It strikes me as odd every time I hear a preacher say ‘Christianity is not a religion’ or a friend recount an evangelistic conversation in which he told someone ‘I am not religious’. Even today I read a tweet contrasting religion and the gospel from a preacher and writer whom I esteem. Pity me: I am near-constantly odd-strucken.
Let me try to persuade you that it is indeed odd to criticize religion per se, for three reasons:
First, it contradicts the way the Bible speaks. James writes: ‘Religion that is pure and undefiled before God the Father is this: to visit orphans and widows in their affliction, and to keep oneself unstained from the world’ (1:27). Call me naïve, but isn’t that enough to stop us disparaging ‘religion’? Surely we need always to add the qualifier: ‘false religion’, and to retain the idea that there is such a thing as good and true religion in God’s sight.
Second, the claim is unnecessarily confusing to our hearers. They may see us go in and out to church each Sunday and host a homegroup with whom we study the Scriptures. They may know we pray for them. They may have been invited to baptisms. They may know something of our support for the vulnerable. They may notice that we seem to keep different rules from their other friends, not swearing or getting drunk and so on. We look to them like the most religious people they have ever met. Why try to convince them otherwise? Why not say instead that all our religion, yes religion, is the outward expression of the most precious thing, our personal knowledge of the Lord Jesus Christ? We may sometimes wish to add that the activity on the outside is meaningless without the inner knowledge, but we should never disparage the activity it as if it were simply worthless.

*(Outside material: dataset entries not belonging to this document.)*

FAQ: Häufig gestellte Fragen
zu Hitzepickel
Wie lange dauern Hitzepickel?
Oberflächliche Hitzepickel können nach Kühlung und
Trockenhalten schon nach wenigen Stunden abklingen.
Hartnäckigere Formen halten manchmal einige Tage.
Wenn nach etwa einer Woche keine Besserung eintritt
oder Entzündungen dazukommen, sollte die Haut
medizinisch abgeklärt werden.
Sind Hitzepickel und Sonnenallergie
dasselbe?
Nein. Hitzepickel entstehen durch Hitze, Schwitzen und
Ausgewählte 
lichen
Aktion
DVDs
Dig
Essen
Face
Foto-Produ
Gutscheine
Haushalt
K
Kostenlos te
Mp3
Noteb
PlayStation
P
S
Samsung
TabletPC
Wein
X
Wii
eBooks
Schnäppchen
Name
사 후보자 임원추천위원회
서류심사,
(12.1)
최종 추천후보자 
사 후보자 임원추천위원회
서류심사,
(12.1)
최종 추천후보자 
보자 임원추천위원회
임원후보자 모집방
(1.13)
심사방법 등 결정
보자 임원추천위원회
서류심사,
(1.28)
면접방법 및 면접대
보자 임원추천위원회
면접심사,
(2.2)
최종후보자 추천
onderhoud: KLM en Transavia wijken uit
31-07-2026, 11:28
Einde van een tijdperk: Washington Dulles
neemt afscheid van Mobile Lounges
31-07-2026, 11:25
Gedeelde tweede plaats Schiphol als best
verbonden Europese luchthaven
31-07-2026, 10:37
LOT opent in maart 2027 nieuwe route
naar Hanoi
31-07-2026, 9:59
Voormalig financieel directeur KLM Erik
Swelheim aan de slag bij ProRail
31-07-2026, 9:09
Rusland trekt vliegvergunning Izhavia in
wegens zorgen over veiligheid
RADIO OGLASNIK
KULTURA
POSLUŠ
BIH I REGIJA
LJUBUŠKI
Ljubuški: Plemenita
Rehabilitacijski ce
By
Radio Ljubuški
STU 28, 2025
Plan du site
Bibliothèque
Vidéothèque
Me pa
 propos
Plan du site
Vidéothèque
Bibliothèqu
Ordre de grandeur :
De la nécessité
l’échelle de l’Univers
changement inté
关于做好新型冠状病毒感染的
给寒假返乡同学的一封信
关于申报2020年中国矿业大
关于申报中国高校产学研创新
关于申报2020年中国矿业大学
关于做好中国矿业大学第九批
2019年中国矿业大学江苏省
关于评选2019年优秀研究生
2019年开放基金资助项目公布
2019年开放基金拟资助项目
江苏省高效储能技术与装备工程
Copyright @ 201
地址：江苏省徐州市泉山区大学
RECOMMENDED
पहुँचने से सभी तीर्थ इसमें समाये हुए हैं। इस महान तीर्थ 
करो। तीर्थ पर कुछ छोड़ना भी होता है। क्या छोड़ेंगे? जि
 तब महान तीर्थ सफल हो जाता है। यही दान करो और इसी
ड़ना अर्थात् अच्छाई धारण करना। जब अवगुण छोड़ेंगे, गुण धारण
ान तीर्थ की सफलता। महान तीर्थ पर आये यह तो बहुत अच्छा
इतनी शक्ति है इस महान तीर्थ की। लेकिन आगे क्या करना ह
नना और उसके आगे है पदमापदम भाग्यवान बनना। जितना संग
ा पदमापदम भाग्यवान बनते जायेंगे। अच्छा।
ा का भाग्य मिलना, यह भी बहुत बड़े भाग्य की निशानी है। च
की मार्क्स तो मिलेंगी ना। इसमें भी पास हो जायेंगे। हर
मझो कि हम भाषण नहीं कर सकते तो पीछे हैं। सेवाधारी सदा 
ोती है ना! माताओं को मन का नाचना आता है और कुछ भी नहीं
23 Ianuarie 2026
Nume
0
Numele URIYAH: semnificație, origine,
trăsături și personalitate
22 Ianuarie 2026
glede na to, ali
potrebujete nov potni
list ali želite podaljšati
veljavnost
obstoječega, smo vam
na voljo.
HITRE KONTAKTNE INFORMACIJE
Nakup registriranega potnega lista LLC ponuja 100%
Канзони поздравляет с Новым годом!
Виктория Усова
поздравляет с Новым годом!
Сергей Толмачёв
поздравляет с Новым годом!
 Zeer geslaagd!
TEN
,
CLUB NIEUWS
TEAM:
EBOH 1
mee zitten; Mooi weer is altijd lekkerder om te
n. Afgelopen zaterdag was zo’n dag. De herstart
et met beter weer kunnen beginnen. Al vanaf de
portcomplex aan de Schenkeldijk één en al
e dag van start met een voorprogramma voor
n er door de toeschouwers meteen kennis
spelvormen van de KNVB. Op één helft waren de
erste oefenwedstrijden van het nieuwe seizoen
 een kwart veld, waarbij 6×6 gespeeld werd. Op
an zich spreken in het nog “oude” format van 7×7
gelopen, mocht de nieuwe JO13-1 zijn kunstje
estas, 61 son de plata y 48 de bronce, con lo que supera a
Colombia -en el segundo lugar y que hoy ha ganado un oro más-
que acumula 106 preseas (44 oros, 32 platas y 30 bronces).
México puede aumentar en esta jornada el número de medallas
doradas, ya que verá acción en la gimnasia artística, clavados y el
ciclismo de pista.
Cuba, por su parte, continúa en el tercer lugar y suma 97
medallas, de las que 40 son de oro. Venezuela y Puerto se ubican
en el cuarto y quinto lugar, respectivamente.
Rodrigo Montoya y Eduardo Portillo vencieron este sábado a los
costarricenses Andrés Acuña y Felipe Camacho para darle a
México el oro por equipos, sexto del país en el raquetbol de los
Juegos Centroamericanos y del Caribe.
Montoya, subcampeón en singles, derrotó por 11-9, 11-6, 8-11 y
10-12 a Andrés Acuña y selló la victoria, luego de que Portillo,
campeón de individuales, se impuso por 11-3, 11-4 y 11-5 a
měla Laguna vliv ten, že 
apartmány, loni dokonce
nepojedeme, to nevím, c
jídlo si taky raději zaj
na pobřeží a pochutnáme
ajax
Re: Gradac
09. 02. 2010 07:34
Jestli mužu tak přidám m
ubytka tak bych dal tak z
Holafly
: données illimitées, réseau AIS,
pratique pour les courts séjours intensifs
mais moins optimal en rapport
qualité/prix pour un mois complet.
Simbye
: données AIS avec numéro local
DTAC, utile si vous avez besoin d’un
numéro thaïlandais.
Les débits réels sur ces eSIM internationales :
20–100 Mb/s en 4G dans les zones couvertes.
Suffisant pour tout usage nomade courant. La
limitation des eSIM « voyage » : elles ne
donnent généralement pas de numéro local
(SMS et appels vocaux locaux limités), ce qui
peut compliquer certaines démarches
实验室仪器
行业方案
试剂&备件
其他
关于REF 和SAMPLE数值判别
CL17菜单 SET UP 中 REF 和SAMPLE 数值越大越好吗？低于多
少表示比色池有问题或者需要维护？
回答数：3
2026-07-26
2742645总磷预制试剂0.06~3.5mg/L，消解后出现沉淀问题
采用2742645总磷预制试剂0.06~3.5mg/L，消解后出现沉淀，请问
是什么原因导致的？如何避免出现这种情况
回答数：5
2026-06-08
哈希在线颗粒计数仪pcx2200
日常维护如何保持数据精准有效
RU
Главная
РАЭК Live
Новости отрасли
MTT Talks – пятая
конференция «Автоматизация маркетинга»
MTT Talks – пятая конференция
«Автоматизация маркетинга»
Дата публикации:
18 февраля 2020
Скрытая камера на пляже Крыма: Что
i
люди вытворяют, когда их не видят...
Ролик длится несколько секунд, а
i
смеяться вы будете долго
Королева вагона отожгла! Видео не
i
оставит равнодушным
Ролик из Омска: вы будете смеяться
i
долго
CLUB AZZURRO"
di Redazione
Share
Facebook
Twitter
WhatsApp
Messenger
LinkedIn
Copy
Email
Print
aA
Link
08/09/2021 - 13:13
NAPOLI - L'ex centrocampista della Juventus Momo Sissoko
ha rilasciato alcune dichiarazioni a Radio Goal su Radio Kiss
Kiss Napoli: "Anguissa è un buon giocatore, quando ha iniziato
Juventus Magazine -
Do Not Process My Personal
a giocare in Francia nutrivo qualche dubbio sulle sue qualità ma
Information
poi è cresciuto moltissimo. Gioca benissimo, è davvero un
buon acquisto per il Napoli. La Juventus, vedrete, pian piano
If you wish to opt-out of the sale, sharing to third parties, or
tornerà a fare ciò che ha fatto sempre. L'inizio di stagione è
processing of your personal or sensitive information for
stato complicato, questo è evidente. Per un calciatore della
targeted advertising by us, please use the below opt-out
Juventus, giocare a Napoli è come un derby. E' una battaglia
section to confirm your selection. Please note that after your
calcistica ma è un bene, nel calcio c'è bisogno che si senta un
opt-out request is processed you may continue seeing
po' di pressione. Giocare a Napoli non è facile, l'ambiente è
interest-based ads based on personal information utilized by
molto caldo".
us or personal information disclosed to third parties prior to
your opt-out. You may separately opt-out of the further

Third, given the pervasive temptation in our culture to a merely individual and private faith, disparaging religion sets up our hearers for great trouble down the track. I take it that the concern to deny ‘religion’ arises from a desire to emphasize that true Christianity is at its heart about a living relationship with God rather than about external religious observances. The problem is that being a Christian does involve external religious observances and acts, many of them: baptism, gathering as a church, hearing the word, prayer, the Lord’s supper, showing mercy to the vulnerable, keeping the commandments. The list can easily be extended. Each of these outward things is in fact vital for the inward well-being of the Christian, but we face cultural pressure against every one of them: professing believers resist being baptized, absenteeism is rife across churches, the Scriptures are undermined, we cannot concentrate to pray, the Lord’s supper is in many churches perfunctory and even dispensable, caring for the vulnerable has been made the state’s job, and some of the commandments are now themselves immoral. Why would those who constantly lament all of the ways in which congregations struggle to engage with these activities keep telling people that ‘Christianity is not a religion’? Have not the refusers of baptism and the absentees simply listened carefully to what they have been told, even back to the evangelistic messages they heard before they were converted? ‘Christianity is not a religion, it is not about rules or rituals’. No wonder they may be unmotivated about keeping God’s laws or participating in the rituals of preaching and the sacraments. ‘Surely my own private faith in Jesus is enough?’ My sense is that there are in this day far more people with such misconceptions than there are falsely religious ritualists. It is as if our epithets were all formed in the heyday of religious practice, not in an era when the world does all it can to draw God’s people away from even God’s own rules and rituals.
The unqualified criticism of religion is unbiblical, confusing, and ultimately it is proving to be pastorally damaging.